The vocal is definitely what gives the lyrical content in this single its sense of vibrancy – a sense that, I should add, likely wouldn’t have been included in this recording were there a different singer in charge of the mic. There’s a coldness to the hook that barely sees and kindling from the harmony Gabriela starts in the chorus, and though I think this was meant to create emotional clarity and authenticity for the verses, it’s an experimental compositional move that probably wouldn’t have turned out well for a crooner of less talent.
While the percussion isn’t as relentless as I’d like it to be here, there’s still enough precision on the part of Gabriela at the head of the arrangement that the groove isn’t lost to the song’s backend. She would benefit from a better instrumental foundation in the future, but only if she seeks to continue recording this boldly electric style over something more simple and vocal based. With her skillset, she could do acapella or something just as stripped-down, and I don’t know that she’d be any less accomplished at the end of the day.

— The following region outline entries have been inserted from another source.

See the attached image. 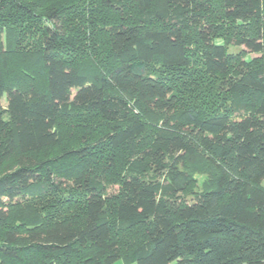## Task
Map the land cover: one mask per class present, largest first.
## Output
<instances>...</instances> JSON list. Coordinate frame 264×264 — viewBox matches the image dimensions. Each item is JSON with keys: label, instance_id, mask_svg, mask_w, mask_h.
Masks as SVG:
<instances>
[{"label": "trees", "instance_id": "1", "mask_svg": "<svg viewBox=\"0 0 264 264\" xmlns=\"http://www.w3.org/2000/svg\"><path fill=\"white\" fill-rule=\"evenodd\" d=\"M46 2L0 0V264H264V0Z\"/></svg>", "mask_w": 264, "mask_h": 264}, {"label": "rangeland", "instance_id": "2", "mask_svg": "<svg viewBox=\"0 0 264 264\" xmlns=\"http://www.w3.org/2000/svg\"><path fill=\"white\" fill-rule=\"evenodd\" d=\"M35 2H45L47 0H33ZM49 4V3H48ZM22 44V43H21ZM21 44L19 43H15V44H11L9 46H5L3 48V52L4 54L8 52V50H11V54H10V62L13 66H15L16 69H20L18 71L19 75H22L23 80L26 79L27 75L30 76H35V68L33 66H35L32 62H30V64L28 65H24L20 63V56L19 53L23 52V48L21 46ZM8 45V44H7ZM26 47V44H24ZM232 52H235V54H238V56L241 54L240 51H238L237 49H232ZM241 56V55H240ZM243 56V55H242ZM254 55H246V58L248 59H252L254 58ZM37 67V66H35ZM37 70V69H36ZM8 78L9 79H13L12 74L8 73ZM2 105L3 107H5V98L2 99ZM97 118L94 116H82V117H78L75 119H70V120H59L57 123V131H58V135H59V143L51 148H46V149H42L39 151L34 152L32 155L33 157L37 158V159H45L48 157H52L55 156L56 154L62 152L63 150L71 147V146H75L77 145L80 140L82 139L81 134L84 132L85 133V141H91L94 140L95 138H97L100 133H101V128H104L103 126H100L99 124H96L94 127H92L93 123H96ZM88 123H90L88 125ZM87 124V126H86ZM15 157V156H14ZM17 165V159H11L8 162H6L1 170L0 173H5L8 172L12 169H14ZM94 167L95 168V164L91 165V168ZM115 174L112 173V175L109 177L108 179V194L110 196H113L115 194L118 193L119 190V185H118V180L119 176L117 174L116 171H114ZM262 186L264 187V179L262 181ZM45 201V198H37L36 199V204H34V207L37 206V204L39 206H41L43 203H39ZM27 211L26 210H14L11 214V221L12 222H16V221H22L24 220V216L25 213ZM137 238H140L141 236V231H135L133 233ZM115 264H124L122 261H118Z\"/></svg>", "mask_w": 264, "mask_h": 264}, {"label": "crops", "instance_id": "3", "mask_svg": "<svg viewBox=\"0 0 264 264\" xmlns=\"http://www.w3.org/2000/svg\"><path fill=\"white\" fill-rule=\"evenodd\" d=\"M261 186H262V183H261ZM263 187V186H262ZM264 188V187H263Z\"/></svg>", "mask_w": 264, "mask_h": 264}]
</instances>
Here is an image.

I don’t usually follow Gabriela’s scene, but the release of “Most Wanted” has made me curious to look out for more of her music – as well as that of her local peers – in 2022. There are scores of intriguing pop musicians across every corner of the country making a case for superstardom in the American underground at the moment, but if you find old-school showmanship to be a bit more provocative than the alternative-tinged stylizations of an efficient modern generation, this is the gal to go see.